==== TEXTO FORNECIDO

O futuro médico acusado de estupro, formado na USP, e a justiça classista no Brasil. Por Nathalí Macedo

Atualizado em 2 de junho de 2017 às 16:37
Protesto na Faculdade de Medicina da USP em repúdio à formatura de Cardoso

Estava outro dia reassistindo ao documentário “The Hunting Ground” (“Terreno de Caça”, 2015) e pensando, de novo – não tem como não pensar – na cultura do estupro nas Universidades do mundo, nas Universidades do Brasil, na minha Universidade, enfim.

O documentário entrevista vítimas de estupro de Universidades como Harvard e Stanford, que contam suas histórias e falam sobre como a Universidade recebia suas denúncias.

Estupros em grandes universidades não são apenas corriqueiros: fazem parte de uma cultura. Comer calouras bêbadas é quase um trote misógino perverso. Reitores fecham os olhos e a vida segue.

Nas principais universidades norte-americanas, a problemática em torno dos casos de estupro nos campus foi tamanha que deu até documentário – realizado por ex-alunas, a contragosto das universidades, é claro.

========
==== TRECHO DOS DADOS

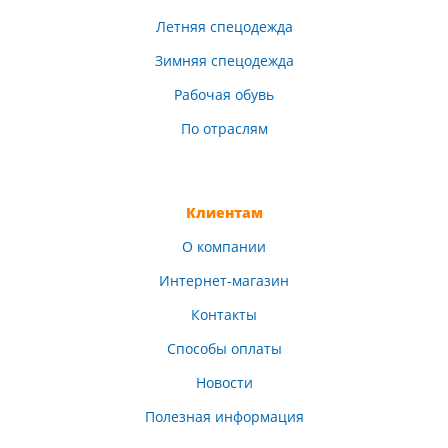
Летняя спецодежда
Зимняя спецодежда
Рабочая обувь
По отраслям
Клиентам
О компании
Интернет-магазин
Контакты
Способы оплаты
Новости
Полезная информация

========
==== TRECHO DOS DADOS

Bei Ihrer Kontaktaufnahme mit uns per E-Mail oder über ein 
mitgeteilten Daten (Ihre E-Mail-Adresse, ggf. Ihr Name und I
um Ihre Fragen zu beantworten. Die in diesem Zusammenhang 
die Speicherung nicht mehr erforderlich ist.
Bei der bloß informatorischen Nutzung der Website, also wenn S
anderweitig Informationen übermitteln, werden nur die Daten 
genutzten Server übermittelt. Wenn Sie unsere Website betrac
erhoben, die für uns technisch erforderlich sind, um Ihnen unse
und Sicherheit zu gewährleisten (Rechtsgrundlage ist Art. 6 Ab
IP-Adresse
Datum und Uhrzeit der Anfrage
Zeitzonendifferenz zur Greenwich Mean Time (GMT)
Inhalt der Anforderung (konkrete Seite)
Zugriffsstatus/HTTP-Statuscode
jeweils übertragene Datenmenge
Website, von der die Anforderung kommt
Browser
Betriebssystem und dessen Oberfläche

========
==== TRECHO DOS DADOS

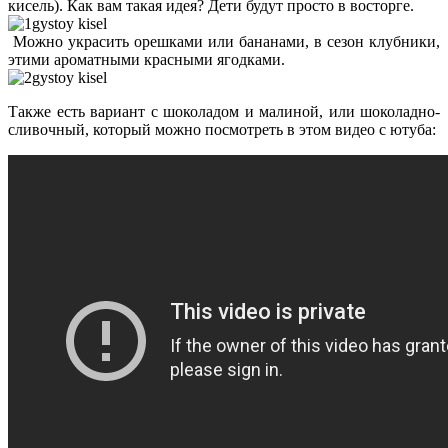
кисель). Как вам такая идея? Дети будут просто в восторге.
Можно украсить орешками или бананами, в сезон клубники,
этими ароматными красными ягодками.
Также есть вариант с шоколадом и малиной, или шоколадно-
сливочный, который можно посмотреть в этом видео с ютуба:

========

Dê continuidade ao texto sobre a cultura do estupro nas universidades, começando logo após a última frase apresentada.

RESPOSTA DO EXERCÍCIO →
No Brasil, Daniel Tarciso da Silva Cardoso, único réu acusado de estupro na USP, acaba de obter o registro pelo Conselho Regional de Medicina do Estado. Foi absolvido em primeira instância.

E a gente ainda tem que considerar uma vitória o fato de ele, branco e estudante de medicina da USP, ter se tornado réu em um processo por estupro de uma colega.

Daniel não é o primeiro porque é o único estuprador da USP – é a apenas o único que foi, de fato, denunciado.

Assim como nas principais universidades norte-americanas – eis uma congruência, ao menos – as universidades brasileiras também tentam (com mais eficiência) abafar os casos de violência sexual no campus porque, digamos, pega meio mal.

Quem são os alunos de medicina da USP, afinal? Basta olhar em volta e usar a cabeça: gente branca e rica. Gente que, em respeito à cultura classista do nosso país, não pode sair sendo presa assim:  Alto lá.

“Eu quero falar com meus advogados”, eles dizem. Pagam a conta e são absolvidos em primeira instância.

Fora que a academia, por si só, é um espaço de poder. Na favela ninguém diz “quero falar com meus advogados” quando é acusado de um crime.

O buraco é mais em cima.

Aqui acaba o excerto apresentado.